• _WHAT THIS TASK INVOLVES_:
Reproduce every line of the data below word for word, and leave out the pictures.

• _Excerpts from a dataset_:
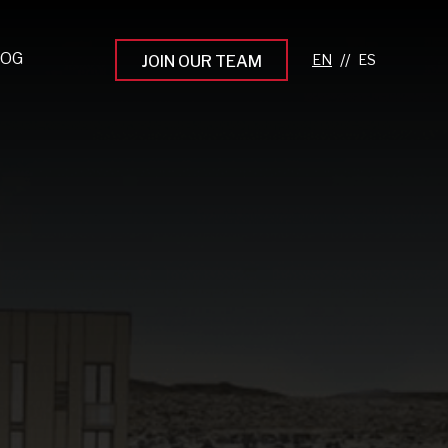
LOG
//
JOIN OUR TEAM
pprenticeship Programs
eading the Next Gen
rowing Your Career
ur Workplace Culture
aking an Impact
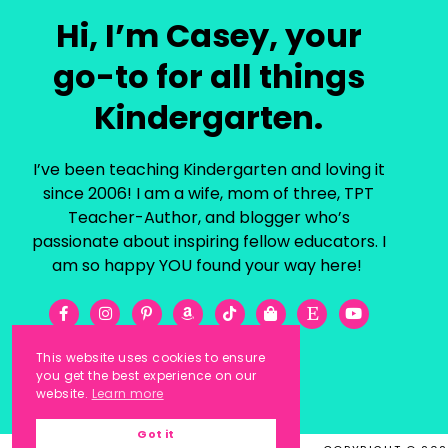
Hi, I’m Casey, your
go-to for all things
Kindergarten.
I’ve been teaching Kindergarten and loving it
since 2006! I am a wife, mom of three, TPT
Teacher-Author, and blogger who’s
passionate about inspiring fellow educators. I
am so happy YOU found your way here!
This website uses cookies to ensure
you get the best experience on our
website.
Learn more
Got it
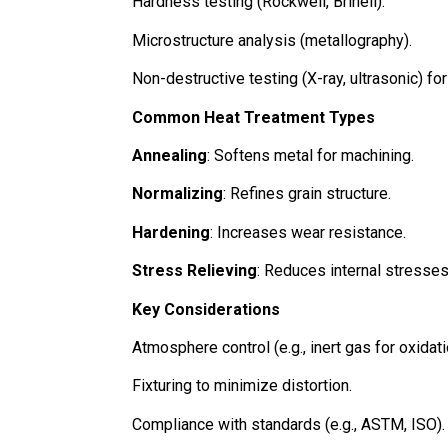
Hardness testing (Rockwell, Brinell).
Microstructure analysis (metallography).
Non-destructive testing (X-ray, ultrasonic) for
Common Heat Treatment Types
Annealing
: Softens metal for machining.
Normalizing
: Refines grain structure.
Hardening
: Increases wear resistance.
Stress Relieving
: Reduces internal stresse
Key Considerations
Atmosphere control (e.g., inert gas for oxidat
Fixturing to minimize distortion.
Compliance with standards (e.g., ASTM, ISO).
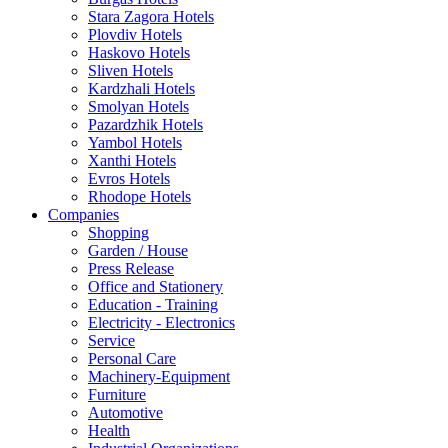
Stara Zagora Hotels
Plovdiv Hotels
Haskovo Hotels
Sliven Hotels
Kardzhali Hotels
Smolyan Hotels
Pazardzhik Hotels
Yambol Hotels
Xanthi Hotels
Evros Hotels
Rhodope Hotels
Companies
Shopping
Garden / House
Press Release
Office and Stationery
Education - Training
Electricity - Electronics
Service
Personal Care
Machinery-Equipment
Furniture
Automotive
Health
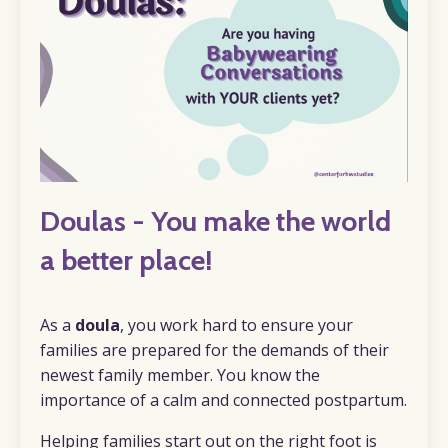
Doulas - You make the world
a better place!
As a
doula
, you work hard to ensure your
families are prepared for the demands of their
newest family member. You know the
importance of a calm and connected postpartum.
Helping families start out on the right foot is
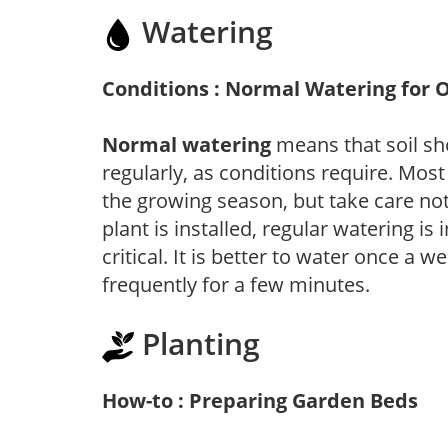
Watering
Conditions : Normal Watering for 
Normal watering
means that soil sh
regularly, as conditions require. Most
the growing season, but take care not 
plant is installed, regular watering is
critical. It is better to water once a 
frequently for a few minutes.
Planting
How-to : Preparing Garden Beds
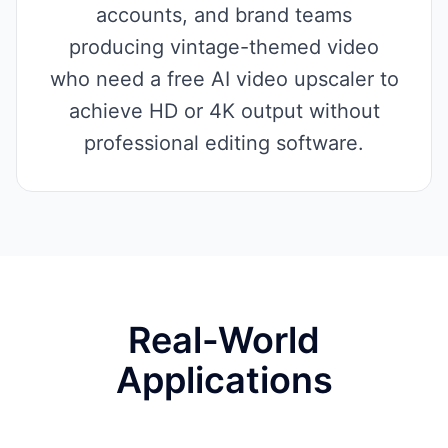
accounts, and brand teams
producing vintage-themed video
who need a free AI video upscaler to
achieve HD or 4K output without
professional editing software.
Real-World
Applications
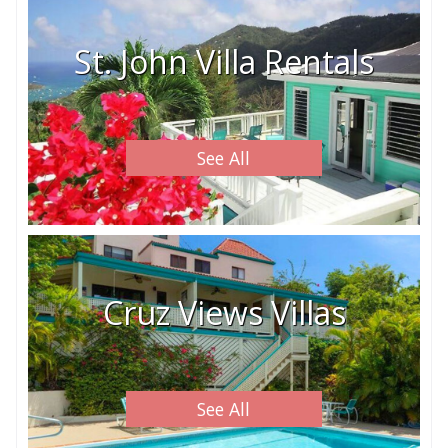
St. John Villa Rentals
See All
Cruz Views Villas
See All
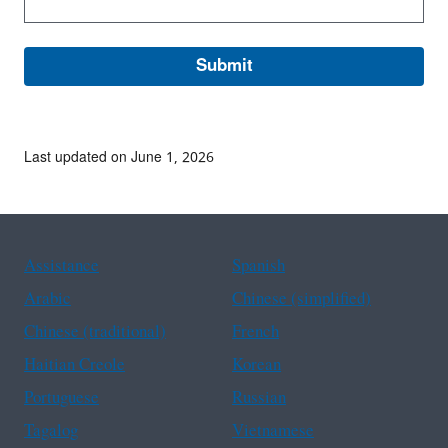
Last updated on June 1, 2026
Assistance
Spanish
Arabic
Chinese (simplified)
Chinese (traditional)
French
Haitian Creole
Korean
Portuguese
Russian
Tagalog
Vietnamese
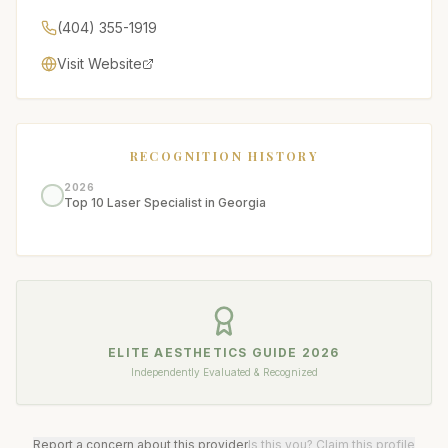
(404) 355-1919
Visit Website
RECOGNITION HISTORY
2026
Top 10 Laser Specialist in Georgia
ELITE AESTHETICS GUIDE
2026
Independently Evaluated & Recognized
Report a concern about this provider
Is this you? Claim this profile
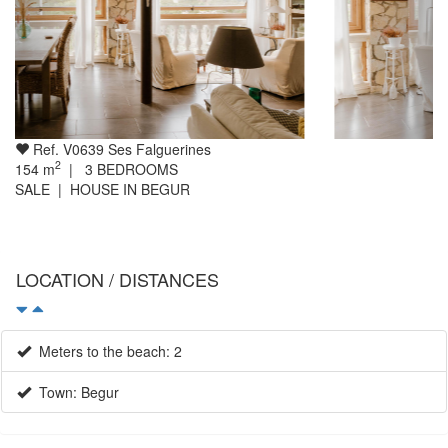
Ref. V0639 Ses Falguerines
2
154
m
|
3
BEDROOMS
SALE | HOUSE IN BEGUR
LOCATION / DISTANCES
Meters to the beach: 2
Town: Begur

• _REPLY TO THE TASK_:
LOG
//
JOIN OUR TEAM
pprenticeship Programs
eading the Next Gen
rowing Your Career
ur Workplace Culture
aking an Impact
Hi, I’m Casey, your
go-to for all things
Kindergarten.
I’ve been teaching Kindergarten and loving it
since 2006! I am a wife, mom of three, TPT
Teacher-Author, and blogger who’s
passionate about inspiring fellow educators. I
am so happy YOU found your way here!
This website uses cookies to ensure
you get the best experience on our
website.
Learn more
Got it
Hardness testing (Rockwell, Brinell).
Microstructure analysis (metallography).
Non-destructive testing (X-ray, ultrasonic) for
Common Heat Treatment Types
Annealing
: Softens metal for machining.
Normalizing
: Refines grain structure.
Hardening
: Increases wear resistance.
Stress Relieving
: Reduces internal stresse
Key Considerations
Atmosphere control (e.g., inert gas for oxidat
Fixturing to minimize distortion.
Compliance with standards (e.g., ASTM, ISO).
Stara Zagora Hotels
Plovdiv Hotels
Haskovo Hotels
Sliven Hotels
Kardzhali Hotels
Smolyan Hotels
Pazardzhik Hotels
Yambol Hotels
Xanthi Hotels
Evros Hotels
Rhodope Hotels
Companies
Shopping
Garden / House
Press Release
Office and Stationery
Education - Training
Electricity - Electronics
Service
Personal Care
Machinery-Equipment
Furniture
Automotive
Health
Doulas - You make the world
a better place!
As a
doula
, you work hard to ensure your
families are prepared for the demands of their
newest family member. You know the
importance of a calm and connected postpartum.
Helping families start out on the right foot is
Watering
Conditions : Normal Watering for 
Normal watering
means that soil sh
regularly, as conditions require. Most
the growing season, but take care not 
plant is installed, regular watering is
critical. It is better to water once a 
frequently for a few minutes.
Planting
How-to : Preparing Garden Beds
accounts, and brand teams
producing vintage-themed video
who need a free AI video upscaler to
achieve HD or 4K output without
professional editing software.
Real-World
Applications
St. John Villa Rentals
See All
Cruz Views Villas
See All
Last updated on June 1, 2026
Assistance
Spanish
Arabic
Chinese (simplified)
Chinese (traditional)
French
Haitian Creole
Korean
Portuguese
Russian
Tagalog
Vietnamese
(404) 355-1919
Visit Website
RECOGNITION HISTORY
2026
Top 10 Laser Specialist in Georgia
ELITE AESTHETICS GUIDE
2026
Independently Evaluated & Recognized
Report a concern about this provider
Is this you? Claim this profile
Ref. V0639 Ses Falguerines
2
154
m
|
3
BEDROOMS
SALE | HOUSE IN BEGUR
LOCATION / DISTANCES
Meters to the beach: 2
Town: Begur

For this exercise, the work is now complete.